• **What this task involves**
Read the data below line by line and copy each one with "masculino" in it.

Page images and extracted text:

■ ■ ■ ■ ■ ■ ■

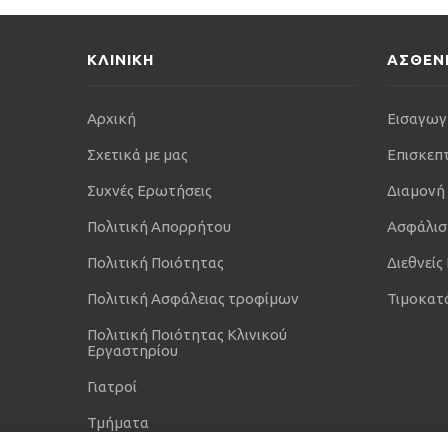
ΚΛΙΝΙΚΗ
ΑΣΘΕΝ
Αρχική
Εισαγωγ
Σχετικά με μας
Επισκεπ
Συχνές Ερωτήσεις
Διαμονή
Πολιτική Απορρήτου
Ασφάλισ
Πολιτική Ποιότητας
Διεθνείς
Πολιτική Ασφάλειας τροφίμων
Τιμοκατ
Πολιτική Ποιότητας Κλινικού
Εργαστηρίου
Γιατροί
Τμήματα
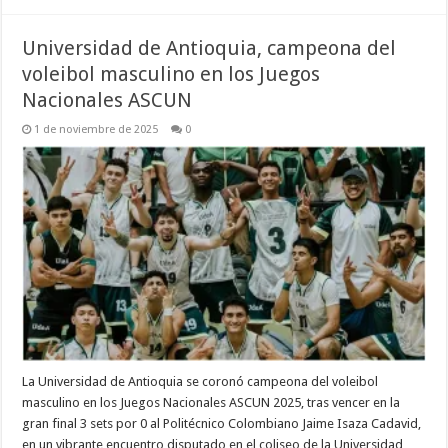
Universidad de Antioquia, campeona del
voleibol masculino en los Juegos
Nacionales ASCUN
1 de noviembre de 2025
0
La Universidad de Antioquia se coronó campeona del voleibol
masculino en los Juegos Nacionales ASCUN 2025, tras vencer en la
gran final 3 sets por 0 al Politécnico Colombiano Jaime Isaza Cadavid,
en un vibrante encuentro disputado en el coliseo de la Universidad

■ ■ ■ ■ ■ ■ ■

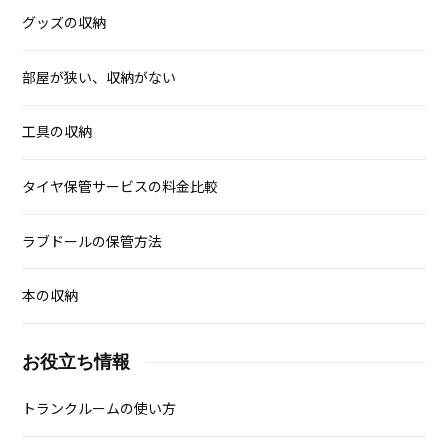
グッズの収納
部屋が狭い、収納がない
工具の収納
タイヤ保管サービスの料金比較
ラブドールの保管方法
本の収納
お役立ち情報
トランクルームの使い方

■ ■ ■ ■ ■ ■ ■

• **Expected answer**
voleibol masculino en los Juegos
masculino en los Juegos Nacionales ASCUN 2025, tras vencer en la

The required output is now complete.